Wednesday, September 29, 2010

Surprise Me

I thought about Abraham today. One thing I think is really beautiful about the story of him and Isaac is that in the end, after years of suffering, the tests, the trials, the failures, the fears, he ended up getting his hearts greatest desire and getting to keep it. I thought, too, about Solomon and how he called for a sword to settle a debate between two women.  Just cut the kid in half, one half for each.
 (Aren't we always trying to halve ourselves?) 
The real mother, like Abraham, was willing to sacrifice her greatest desire out of a pure love, the kind often forgotten.  And again, her willingness to make such a sacrifice was what earned her the desire of her heart.  She didn't in fact actually lose what she wanted, she got to have it.  What a miracle that always is.

I think sometimes He wants to test the color of our heart, the truth in it, when the stakes are heightened and everything is on the line.

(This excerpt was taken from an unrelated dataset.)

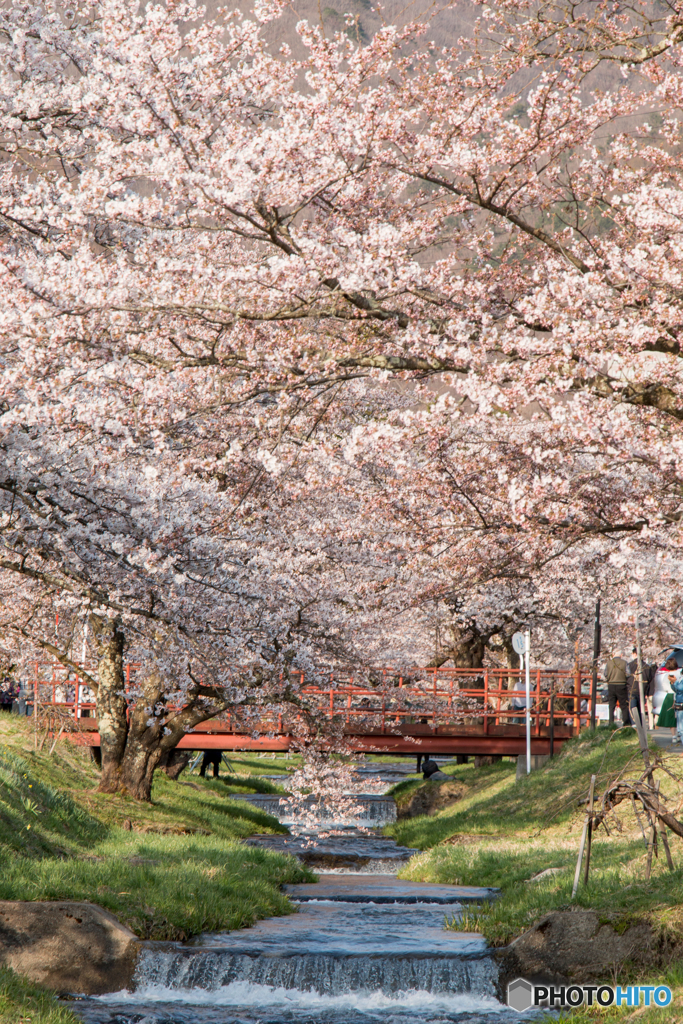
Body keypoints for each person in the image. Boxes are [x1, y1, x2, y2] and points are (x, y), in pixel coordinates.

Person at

What would you do if backed in a corner, the thing you wanted most dangling in front of you and with such sudden swiftness the threat of your desires' demise? You've no idea what you'd do until you're in the situation. Time has a tricky way of circling back to the same sorts of tests.  And when you find yourself in the same frozen moment nothing surprises more than the realization that you would happily release your hearts desire and with smiling tears of thankfulness, no less.

Nothing no longer surprises.  Not even you.  Or the heart that replaces your former waxen one.

Something happened to me recently and I glimpsed a dream I forgot I once held dear.  I allowed the cobwebs of past heartaches to darken the light once used to illuminate my path.  And slowly, ever so subtly, I had stopped trying to look at all.  So when that forgotten dream came crashing face to face with me the overwhelming ecstasy was dizzying.  And true to form, as the pattern goes, before attaining such treasure, more tests.  More and more and more to the point of paranoid certainty that even ascertainment left room for conviction that surely that wouldn't be the end of it.  Not with cynicism, but in understanding the practice of trials.  In enduring the painful growth occurring continually I relished over the calm patience I now possessed and that it only recently enveloped me as a result of the Great Crash Survival.  How could I not be thankful for such sweet pain?  It had brought me to the peaceful acceptance that washed away my dashed hopes and knowing now that this too could easily end in such a similar file was something I was happy to accept. 

Happy to accept the greatest loss of all?!

 YES.

What beautiful sort of fruit would blossom from such a pruning?  Truly the sort that would entice only the rarest and worthiest admirers.  If one lost the clarity of his vision, another would gain eyes to see and still another and another.  Or not.  But if no one delights in the fruit, it certainly doesn't diminish its beauty.  There are always the eyes of the One who delights in all.  And that is evermore, enough.